◆ **WHAT YOU HAVE TO DO**: Could you filter the records below and return each line that holds "replace"?

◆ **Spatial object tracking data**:
──────────

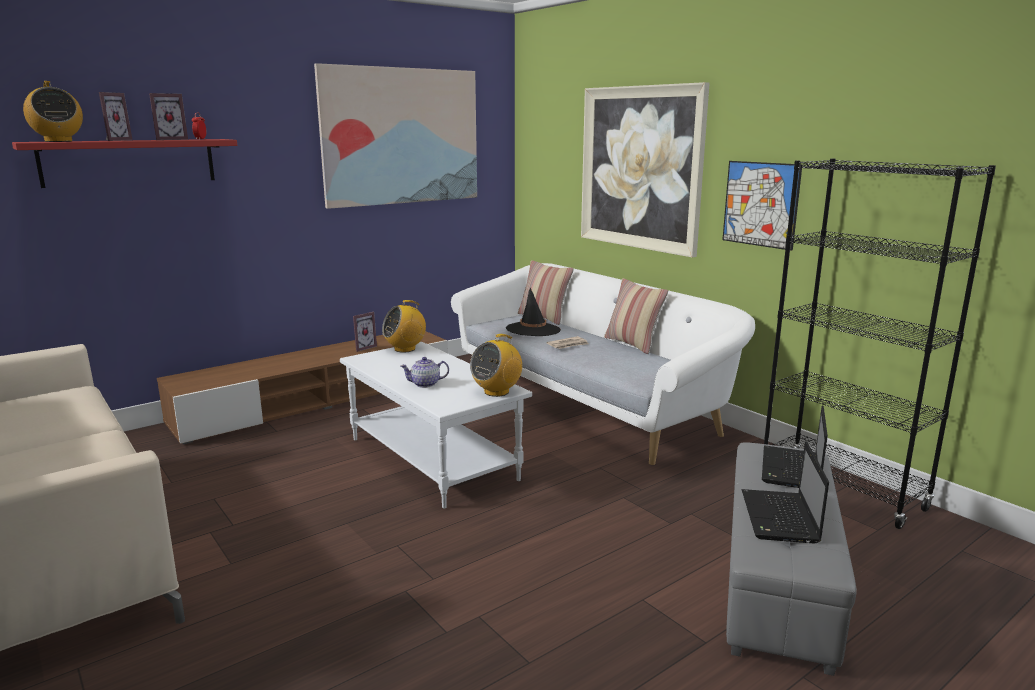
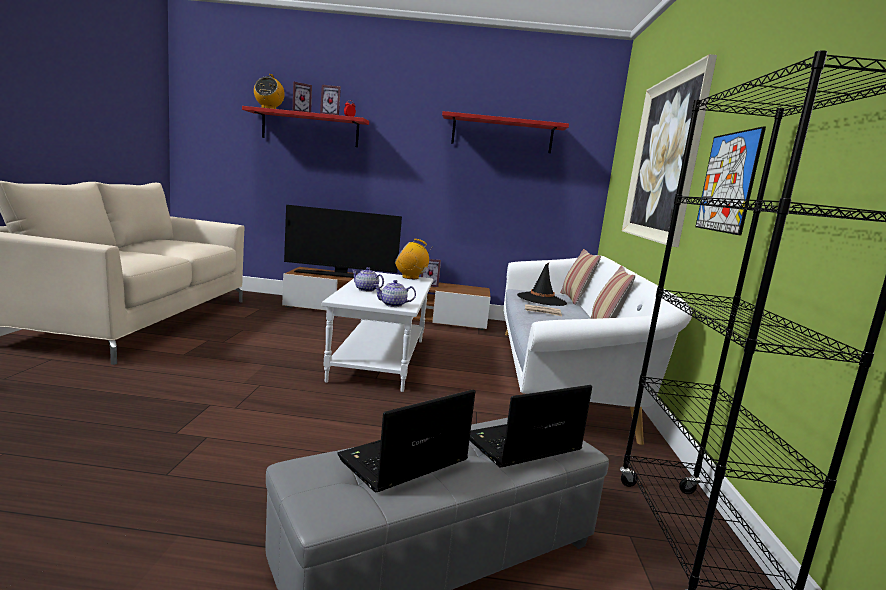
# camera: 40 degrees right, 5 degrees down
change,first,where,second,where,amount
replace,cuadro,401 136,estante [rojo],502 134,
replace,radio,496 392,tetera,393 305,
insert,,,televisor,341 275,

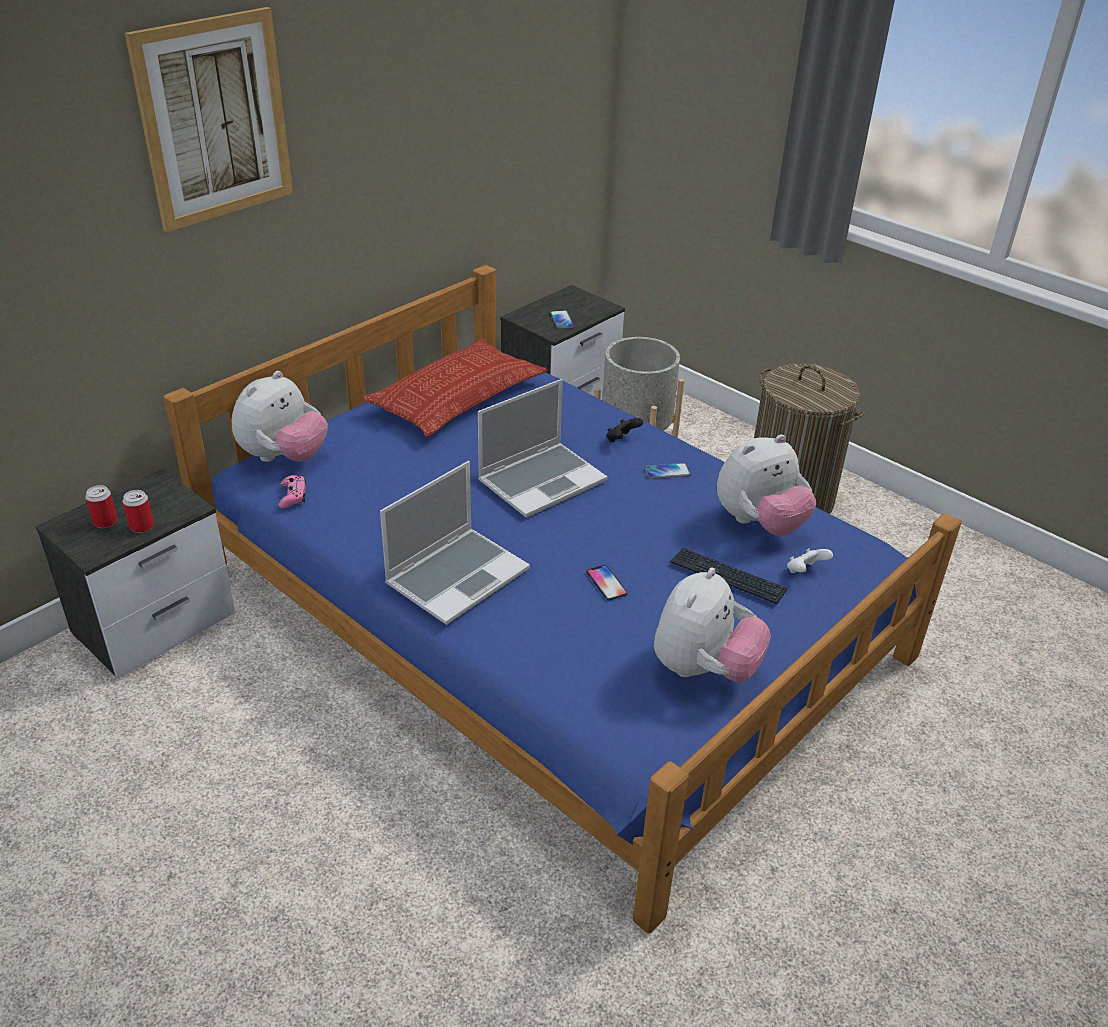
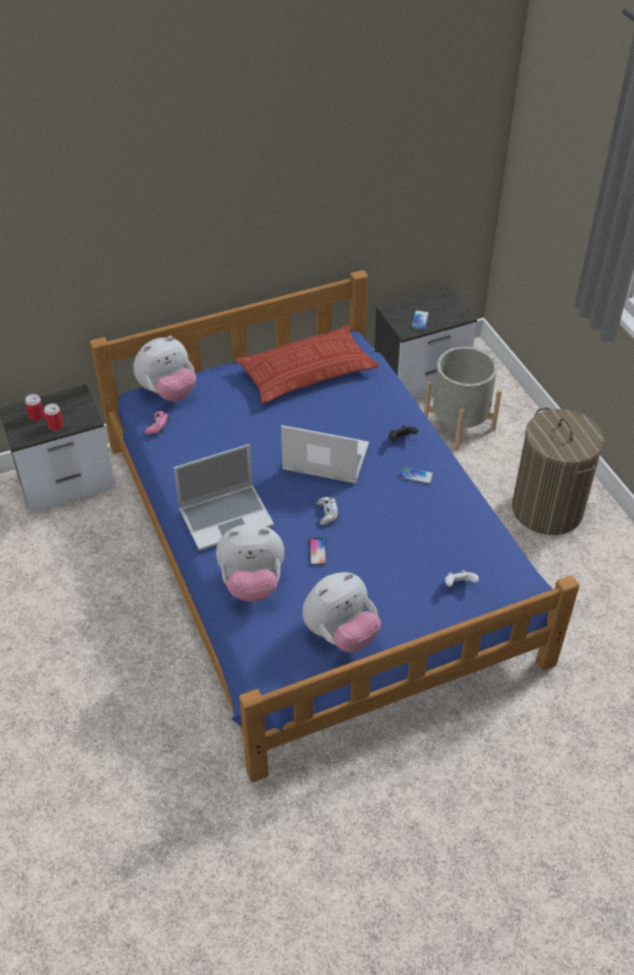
# camera: 25 degrees right, 10 degrees up
change,first,where,second,where,amount
delete,cuadro,214 119,,,
rotate,portátil,542 480,,324 459,150 degrees counterclockwise
delete,teclado,727 577,,,
move,peluche,759 523,,252 583,
insert,,,mando de consola [blanco],327 513,

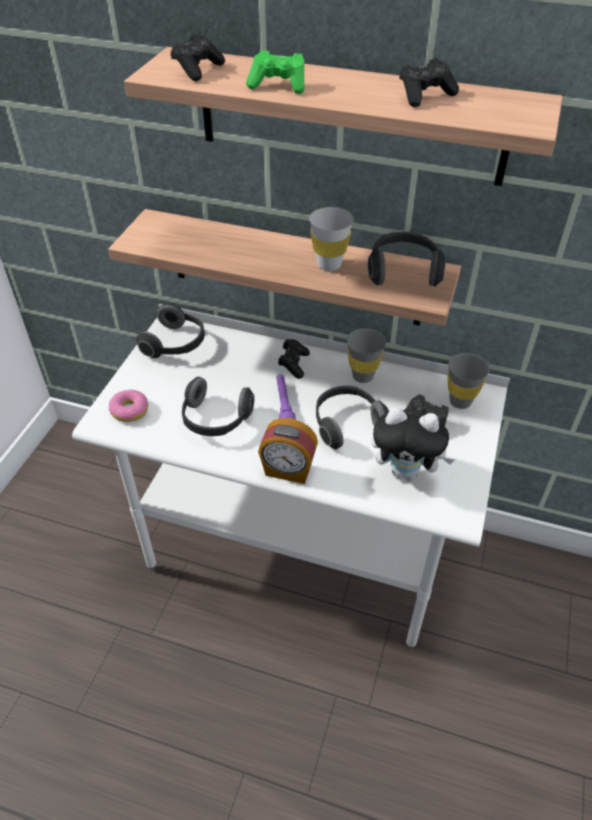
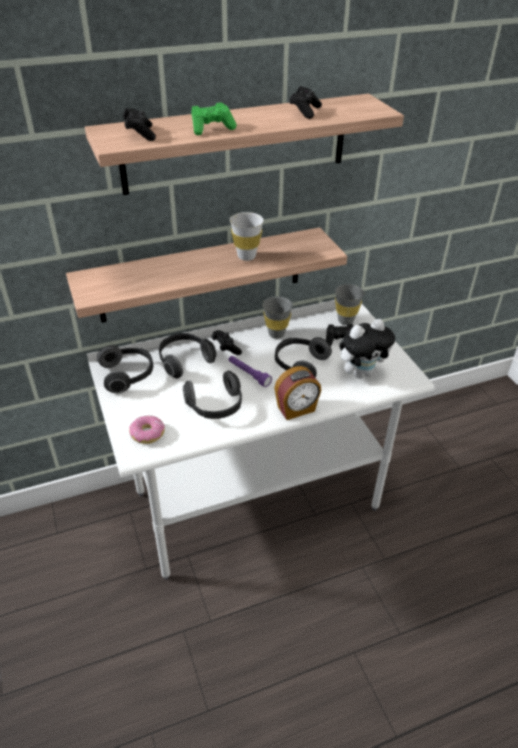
# camera: 40 degrees left, 5 degrees down
change,first,where,second,where,amount
move,auriculares,403 271,,184 361,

──────────

◆ **RESPONSE TO THIS EXERCISE**:
replace,cuadro,401 136,estante [rojo],502 134,
replace,radio,496 392,tetera,393 305,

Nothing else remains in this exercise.